Adam Elliot construye Memorias de un caracol solapando simetrías —la imagen de Grace y Gilbert sentados en el sofá, leyendo, funciona como recurso recurrente a lo largo del metraje— y, por ello, convierte el vacío parcial del plano en la cristalización de todas las problemáticas a las que se enfrenta la protagonista, de todos sus dolores. Así, la película bien puede ser leída como una búsqueda del equilibrio compositivo perdido, que no es sino la representación visual del espacio “otro”, del refugio en el que Grace se sentía protegida de un mundo cruel que no lo es por naturaleza, sino debido a una serie de estructuras injustas cuya extensión más evidente son los abusos que quedan registrados en cada plano.
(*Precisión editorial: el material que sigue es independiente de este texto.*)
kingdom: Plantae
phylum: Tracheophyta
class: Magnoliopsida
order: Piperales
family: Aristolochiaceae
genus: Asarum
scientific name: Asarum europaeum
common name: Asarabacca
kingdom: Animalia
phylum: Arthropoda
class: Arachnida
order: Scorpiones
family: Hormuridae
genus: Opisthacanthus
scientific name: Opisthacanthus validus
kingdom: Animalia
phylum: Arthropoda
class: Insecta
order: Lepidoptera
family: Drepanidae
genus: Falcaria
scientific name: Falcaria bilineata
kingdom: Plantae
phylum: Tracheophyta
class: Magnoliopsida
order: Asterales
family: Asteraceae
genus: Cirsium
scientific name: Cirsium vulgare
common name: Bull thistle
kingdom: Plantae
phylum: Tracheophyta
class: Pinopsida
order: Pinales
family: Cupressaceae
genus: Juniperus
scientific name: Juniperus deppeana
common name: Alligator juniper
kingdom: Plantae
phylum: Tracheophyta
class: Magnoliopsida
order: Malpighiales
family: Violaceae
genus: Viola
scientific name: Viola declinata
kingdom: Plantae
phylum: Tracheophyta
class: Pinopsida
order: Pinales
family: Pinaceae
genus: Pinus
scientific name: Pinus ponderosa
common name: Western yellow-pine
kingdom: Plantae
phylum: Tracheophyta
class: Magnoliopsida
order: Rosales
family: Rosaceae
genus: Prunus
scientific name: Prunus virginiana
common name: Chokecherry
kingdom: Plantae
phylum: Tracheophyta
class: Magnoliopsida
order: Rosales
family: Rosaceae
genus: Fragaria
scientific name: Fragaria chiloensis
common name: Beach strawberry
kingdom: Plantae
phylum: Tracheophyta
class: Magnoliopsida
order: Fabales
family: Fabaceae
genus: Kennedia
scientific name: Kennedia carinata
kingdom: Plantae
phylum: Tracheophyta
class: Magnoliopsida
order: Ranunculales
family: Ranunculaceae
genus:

El director no busca colocar la cámara encima de los engranajes que sostienen dicha estructura, sino frente a la mirada de los personajes que intentan sobrevivir dentro de ella. Gran parte de los problemas que acosan a la protagonista no son sino la punta visible del iceberg cruel que es la sociedad: de ahí que la homofobia, la desigualdad económica, el abandono de las personas dependientes, la contaminación, el individualismo solipsista y el ostracismo al que se condena a quienes viven en condiciones más vulnerables no tengan un desarrollo mayor dentro del argumento: la violencia del mundo es expuesta con toda su atrocidad dentro del mosaico agónico que es la pantalla, pero lo que a Elliot le interesa es el modo en que Grace y Gilbert consiguen protegerse de ella, no los mecanismos que permiten su perpetuación. Lo que importa en Memorias de un caracol es, en fin, el legítimo gesto de autodefensa de los protagonistas y no las fuerzas que los oprimen. El director, además, convierte el humor en su propio gesto de autodefensa, puesto que sólo a través de la risa desesperada que surge del retrato caricaturesco que hace de sus criaturas más nefastas —los integrantes de la secta religiosa a la cabeza— consigue evitar que sus imágenes se conviertan en mera una concatenación de crueldades sin aparente final.